(Records from a dataset)
╭──

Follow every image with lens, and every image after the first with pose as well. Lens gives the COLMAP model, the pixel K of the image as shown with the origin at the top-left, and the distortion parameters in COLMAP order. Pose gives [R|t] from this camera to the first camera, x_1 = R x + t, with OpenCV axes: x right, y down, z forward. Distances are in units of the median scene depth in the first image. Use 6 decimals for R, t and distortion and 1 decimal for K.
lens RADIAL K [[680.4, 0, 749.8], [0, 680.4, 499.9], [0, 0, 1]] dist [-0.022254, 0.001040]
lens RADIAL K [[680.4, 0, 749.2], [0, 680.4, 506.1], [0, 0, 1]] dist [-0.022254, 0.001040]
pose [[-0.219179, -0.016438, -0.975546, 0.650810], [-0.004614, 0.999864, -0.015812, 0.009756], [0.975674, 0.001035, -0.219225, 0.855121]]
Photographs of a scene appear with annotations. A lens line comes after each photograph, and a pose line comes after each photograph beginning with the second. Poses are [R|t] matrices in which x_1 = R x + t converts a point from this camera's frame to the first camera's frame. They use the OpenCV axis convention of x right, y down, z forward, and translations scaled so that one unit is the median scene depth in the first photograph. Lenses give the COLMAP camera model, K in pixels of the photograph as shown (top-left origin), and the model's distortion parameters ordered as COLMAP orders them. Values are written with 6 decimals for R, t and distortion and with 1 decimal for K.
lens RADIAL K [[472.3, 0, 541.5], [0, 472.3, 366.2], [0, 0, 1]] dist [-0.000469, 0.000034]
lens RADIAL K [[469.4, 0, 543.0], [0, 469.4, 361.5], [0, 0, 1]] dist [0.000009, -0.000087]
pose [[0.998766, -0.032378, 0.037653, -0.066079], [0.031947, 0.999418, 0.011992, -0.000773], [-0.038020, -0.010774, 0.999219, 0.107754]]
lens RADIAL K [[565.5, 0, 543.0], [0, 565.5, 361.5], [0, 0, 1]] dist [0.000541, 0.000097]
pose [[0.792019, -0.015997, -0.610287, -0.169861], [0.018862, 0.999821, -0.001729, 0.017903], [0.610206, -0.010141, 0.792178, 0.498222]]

╰──

Directions for this task: Repeat the records word for word, beginning with the first line and stopping after the line that contains "506.1], [0, 0, 1]] dist [-0.022254, 0.001040]".

Task output:
Follow every image with lens, and every image after the first with pose as well. Lens gives the COLMAP model, the pixel K of the image as shown with the origin at the top-left, and the distortion parameters in COLMAP order. Pose gives [R|t] from this camera to the first camera, x_1 = R x + t, with OpenCV axes: x right, y down, z forward. Distances are in units of the median scene depth in the first image. Use 6 decimals for R, t and distortion and 1 decimal for K.
lens RADIAL K [[680.4, 0, 749.8], [0, 680.4, 499.9], [0, 0, 1]] dist [-0.022254, 0.001040]
lens RADIAL K [[680.4, 0, 749.2], [0, 680.4, 506.1], [0, 0, 1]] dist [-0.022254, 0.001040]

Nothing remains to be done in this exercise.